I live real cheap so I can get away with this. But that’s now out of the question because I own a car and those bills are going to add up quick.
And there’s just a flurry of shit that goes with this. Doing stuff to make money takes time and energy I can’t spend on research. And most of the things I do for money are too expensive in time and energy to have much left over.
So the next round of trying things is doing some gig-tier medical courier shit and hoping that’s cheap enough I can work effectively here while trying to figure out how to sustainably expand traffic.

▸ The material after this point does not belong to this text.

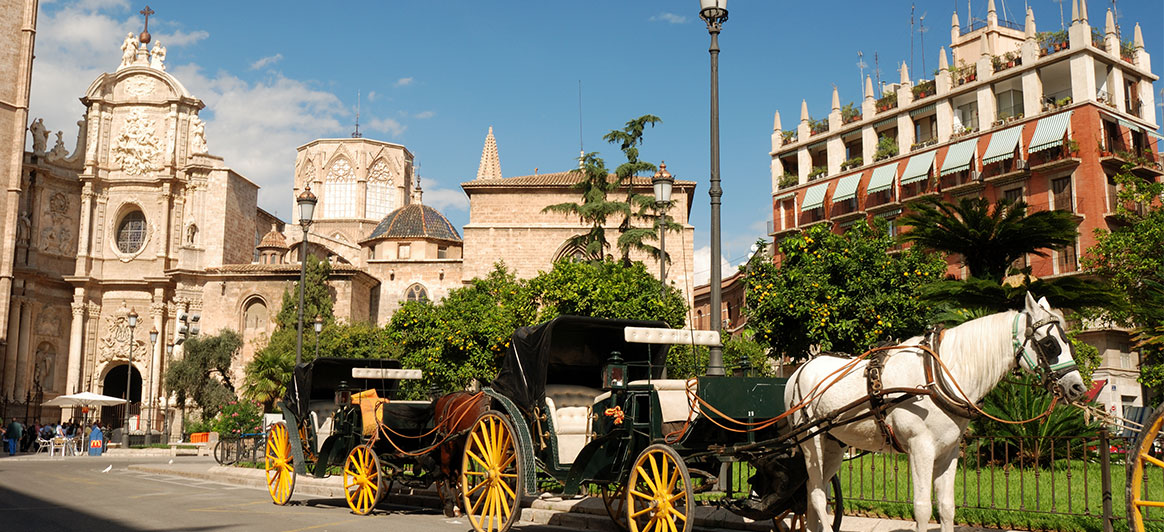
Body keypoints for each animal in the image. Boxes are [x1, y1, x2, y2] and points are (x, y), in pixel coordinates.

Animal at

Fuck if I know if any of that will work out.
What Now?
That’s the long and short of it. I could get into a ton more detail but I don’t think that’s useful.
I haven’t been idle in the last month, but we’ll see how long it takes to turn the crap I’ve written into something good actually. The point of this post is to break the feeling bad about myself part of the cycle so I can get back to the work.
Anyway, I’m tired from this and going to go take a walk.
See y’all soon.
-S
Would appreciate any of the thoughtful comments y’all usually have.